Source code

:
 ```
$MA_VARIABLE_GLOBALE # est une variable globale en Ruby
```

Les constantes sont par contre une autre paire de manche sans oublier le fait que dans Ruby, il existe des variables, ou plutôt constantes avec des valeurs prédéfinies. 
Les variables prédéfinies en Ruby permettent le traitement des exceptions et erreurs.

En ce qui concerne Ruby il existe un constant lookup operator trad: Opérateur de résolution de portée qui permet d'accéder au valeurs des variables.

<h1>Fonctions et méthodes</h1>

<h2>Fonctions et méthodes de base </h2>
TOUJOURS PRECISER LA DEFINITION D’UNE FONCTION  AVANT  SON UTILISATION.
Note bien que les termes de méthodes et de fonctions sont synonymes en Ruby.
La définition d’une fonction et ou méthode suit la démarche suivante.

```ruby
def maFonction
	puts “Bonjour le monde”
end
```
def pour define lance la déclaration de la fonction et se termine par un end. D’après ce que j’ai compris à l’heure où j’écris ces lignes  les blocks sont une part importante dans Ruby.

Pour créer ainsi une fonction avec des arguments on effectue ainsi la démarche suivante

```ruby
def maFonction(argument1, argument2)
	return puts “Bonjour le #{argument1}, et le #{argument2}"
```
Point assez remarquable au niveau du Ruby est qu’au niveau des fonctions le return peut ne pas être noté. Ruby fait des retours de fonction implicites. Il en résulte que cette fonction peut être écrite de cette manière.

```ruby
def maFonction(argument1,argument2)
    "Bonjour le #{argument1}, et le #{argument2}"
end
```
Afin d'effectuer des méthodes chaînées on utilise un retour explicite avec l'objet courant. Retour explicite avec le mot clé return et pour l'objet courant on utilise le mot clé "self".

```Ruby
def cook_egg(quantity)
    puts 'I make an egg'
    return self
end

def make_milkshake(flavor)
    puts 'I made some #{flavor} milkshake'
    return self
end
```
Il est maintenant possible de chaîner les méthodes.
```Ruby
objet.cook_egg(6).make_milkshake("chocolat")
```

ABOUT THIS TASK
Each line of the material above needs repeating verbatim.

REPLY TO THE TASK
Source code

:
 ```
$MA_VARIABLE_GLOBALE # est une variable globale en Ruby
```

Les constantes sont par contre une autre paire de manche sans oublier le fait que dans Ruby, il existe des variables, ou plutôt constantes avec des valeurs prédéfinies. 
Les variables prédéfinies en Ruby permettent le traitement des exceptions et erreurs.

En ce qui concerne Ruby il existe un constant lookup operator trad: Opérateur de résolution de portée qui permet d'accéder au valeurs des variables.

<h1>Fonctions et méthodes</h1>

<h2>Fonctions et méthodes de base </h2>
TOUJOURS PRECISER LA DEFINITION D’UNE FONCTION  AVANT  SON UTILISATION.
Note bien que les termes de méthodes et de fonctions sont synonymes en Ruby.
La définition d’une fonction et ou méthode suit la démarche suivante.

```ruby
def maFonction
	puts “Bonjour le monde”
end
```
def pour define lance la déclaration de la fonction et se termine par un end. D’après ce que j’ai compris à l’heure où j’écris ces lignes  les blocks sont une part importante dans Ruby.

Pour créer ainsi une fonction avec des arguments on effectue ainsi la démarche suivante

```ruby
def maFonction(argument1, argument2)
	return puts “Bonjour le #{argument1}, et le #{argument2}"
```
Point assez remarquable au niveau du Ruby est qu’au niveau des fonctions le return peut ne pas être noté. Ruby fait des retours de fonction implicites. Il en résulte que cette fonction peut être écrite de cette manière.

```ruby
def maFonction(argument1,argument2)
    "Bonjour le #{argument1}, et le #{argument2}"
end
```
Afin d'effectuer des méthodes chaînées on utilise un retour explicite avec l'objet courant. Retour explicite avec le mot clé return et pour l'objet courant on utilise le mot clé "self".

```Ruby
def cook_egg(quantity)
    puts 'I make an egg'
    return self
end

def make_milkshake(flavor)
    puts 'I made some #{flavor} milkshake'
    return self
end
```
Il est maintenant possible de chaîner les méthodes.
```Ruby
objet.cook_egg(6).make_milkshake("chocolat")
```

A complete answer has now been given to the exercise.